[Opening EXERCISE DATA section]

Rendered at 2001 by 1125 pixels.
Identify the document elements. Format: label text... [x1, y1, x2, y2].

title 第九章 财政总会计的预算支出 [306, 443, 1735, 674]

[Closing EXERCISE DATA section]
[Opening EXERCISE DATA section]

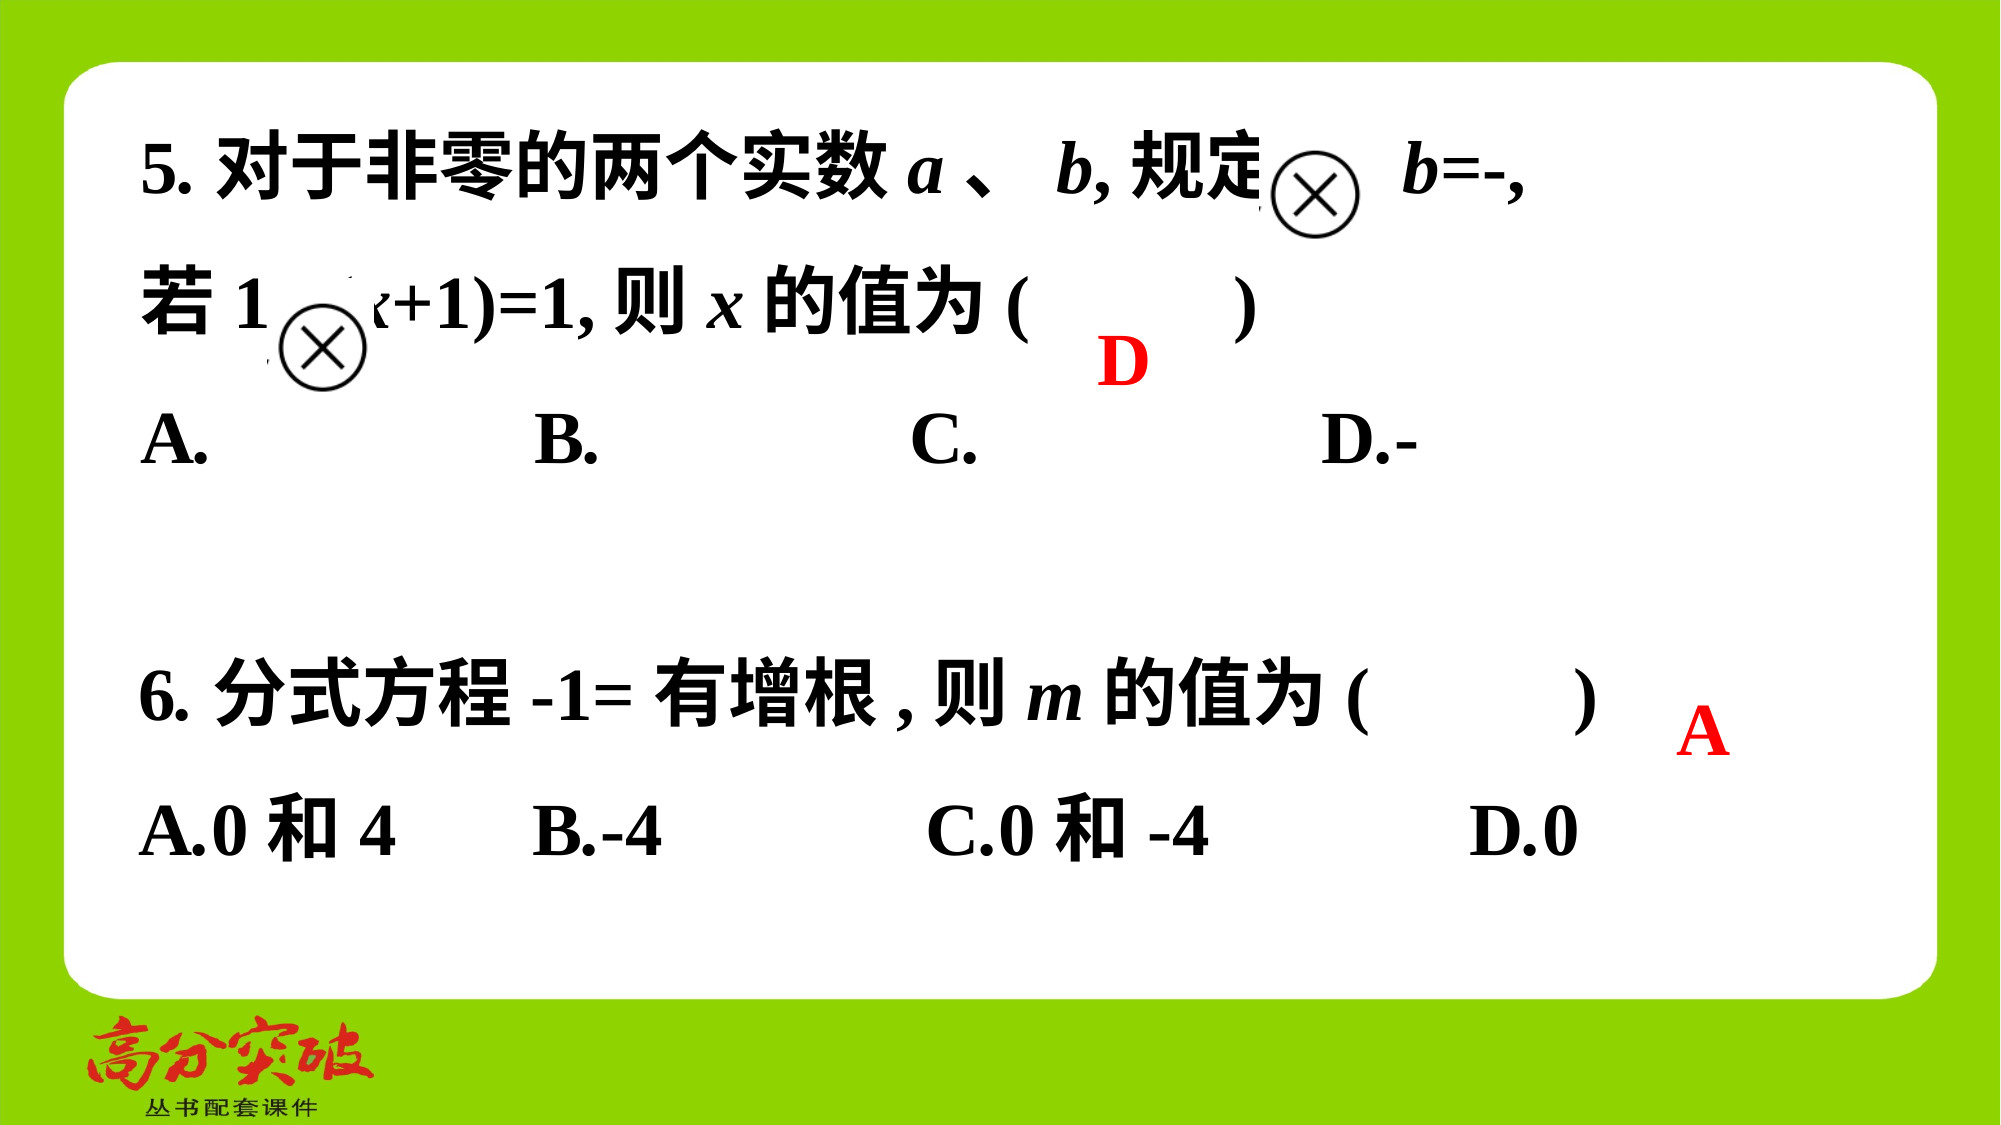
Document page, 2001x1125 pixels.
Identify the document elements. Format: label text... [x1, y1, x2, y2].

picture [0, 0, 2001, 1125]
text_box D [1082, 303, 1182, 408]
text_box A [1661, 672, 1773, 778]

[Closing EXERCISE DATA section]

Pull each line containing the word "pixels" out of the data above.

Rendered at 2001 by 1125 pixels.
Document page, 2001x1125 pixels.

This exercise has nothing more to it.